● **Activity**
Pull every line holding the string "elbow" from the records below.

● **Bounding box coordinate data**

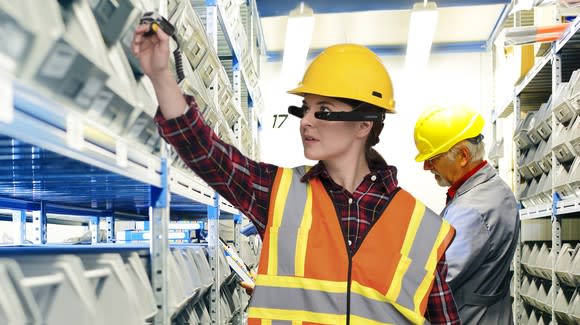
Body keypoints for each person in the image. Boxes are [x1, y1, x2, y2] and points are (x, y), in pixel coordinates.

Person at [132, 22, 460, 324]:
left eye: (325, 111)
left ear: (364, 125)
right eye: (305, 109)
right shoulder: (278, 193)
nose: (306, 121)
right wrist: (162, 75)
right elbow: (206, 153)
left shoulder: (423, 230)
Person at [413, 105, 520, 324]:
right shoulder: (490, 189)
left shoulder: (472, 209)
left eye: (433, 158)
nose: (426, 167)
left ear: (463, 155)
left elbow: (437, 281)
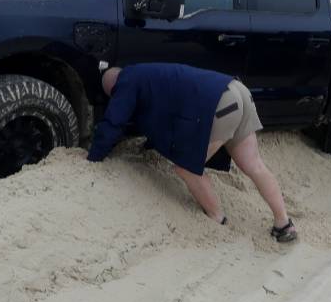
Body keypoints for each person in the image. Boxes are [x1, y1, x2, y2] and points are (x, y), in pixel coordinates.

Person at [87, 63, 297, 242]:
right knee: (254, 164)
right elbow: (160, 118)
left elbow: (112, 123)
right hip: (238, 90)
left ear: (113, 88)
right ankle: (284, 223)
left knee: (187, 168)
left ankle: (217, 219)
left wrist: (93, 158)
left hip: (220, 104)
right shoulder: (148, 74)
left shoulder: (125, 82)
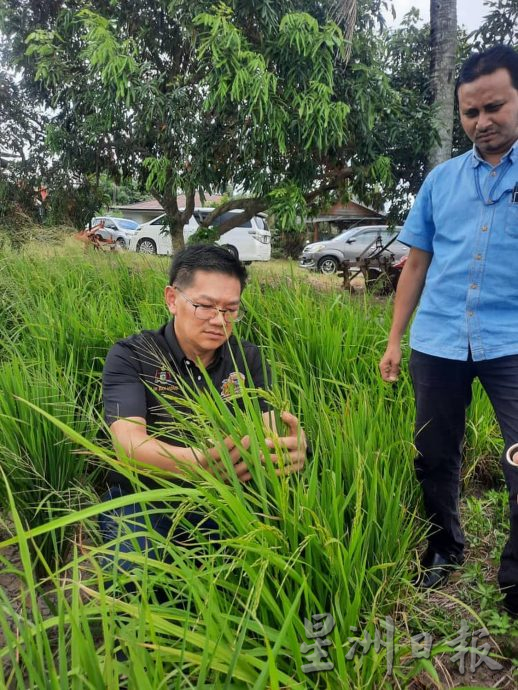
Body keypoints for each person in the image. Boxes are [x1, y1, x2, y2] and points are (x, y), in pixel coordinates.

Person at [379, 45, 518, 614]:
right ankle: (444, 548)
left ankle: (515, 580)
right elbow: (417, 263)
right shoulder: (440, 181)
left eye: (495, 107)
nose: (482, 122)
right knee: (434, 453)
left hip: (512, 343)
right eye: (470, 113)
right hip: (437, 341)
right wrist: (394, 339)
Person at [100, 244, 307, 594]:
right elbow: (128, 444)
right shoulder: (133, 355)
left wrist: (290, 451)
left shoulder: (248, 358)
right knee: (135, 580)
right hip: (144, 496)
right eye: (205, 306)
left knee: (277, 571)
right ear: (171, 298)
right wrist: (199, 463)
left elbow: (268, 429)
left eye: (231, 310)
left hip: (227, 495)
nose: (218, 320)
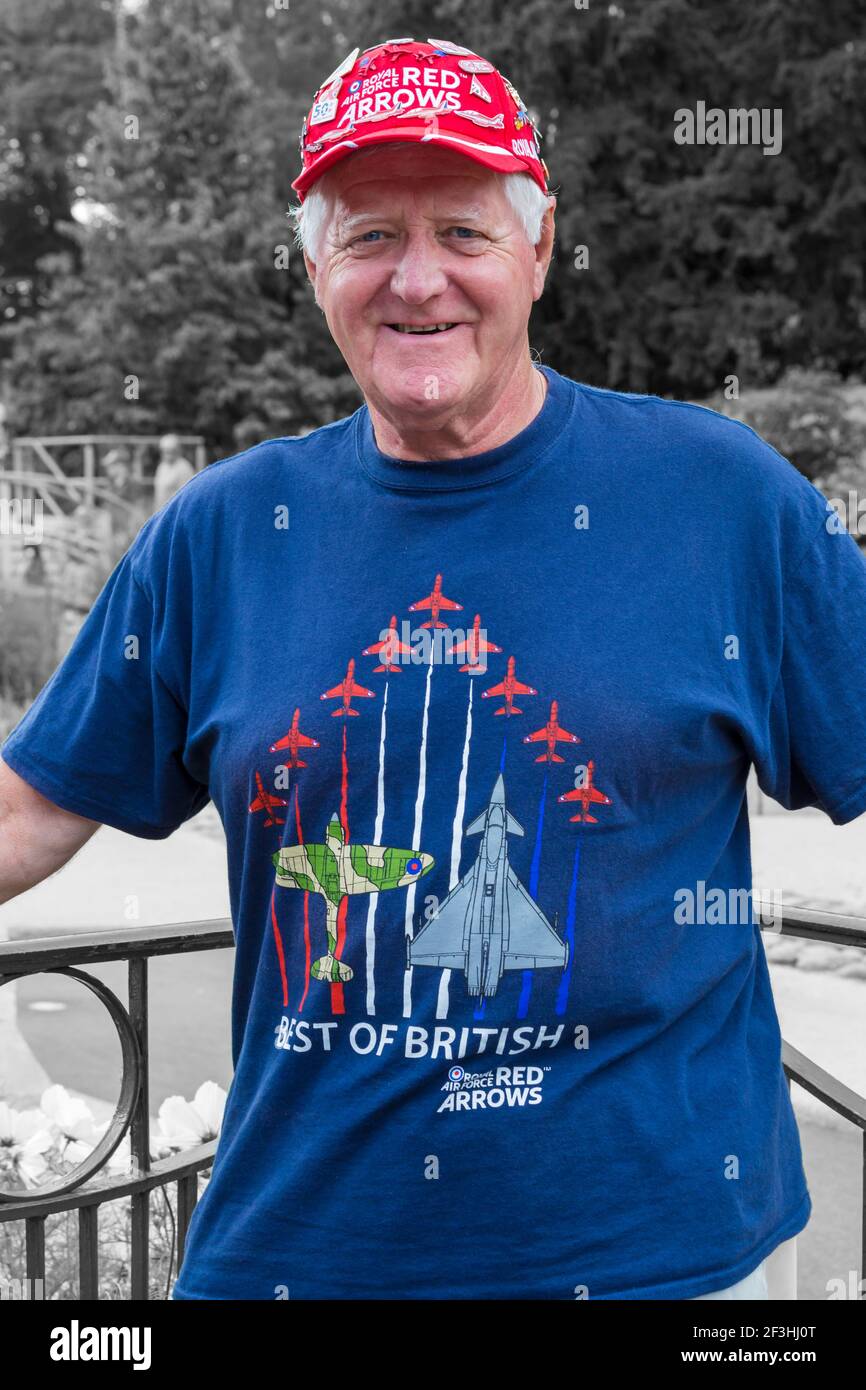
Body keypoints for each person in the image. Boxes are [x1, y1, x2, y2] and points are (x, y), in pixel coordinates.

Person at [1, 36, 865, 1303]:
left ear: (536, 246)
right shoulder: (224, 534)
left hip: (674, 1271)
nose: (417, 281)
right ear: (312, 266)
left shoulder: (719, 500)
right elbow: (28, 806)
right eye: (366, 237)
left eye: (461, 228)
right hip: (302, 1262)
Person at [153, 433, 195, 511]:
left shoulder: (184, 467)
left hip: (176, 512)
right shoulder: (162, 466)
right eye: (164, 451)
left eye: (170, 451)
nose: (167, 454)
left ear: (177, 450)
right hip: (162, 512)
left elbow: (187, 496)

● **Written solution**
right elbow: (206, 153)
left elbow: (437, 281)
right elbow: (160, 118)
left elbow: (112, 123)
right elbow: (417, 263)
right elbow: (128, 444)
left elbow: (268, 429)
right elbow: (28, 806)
left elbow: (187, 496)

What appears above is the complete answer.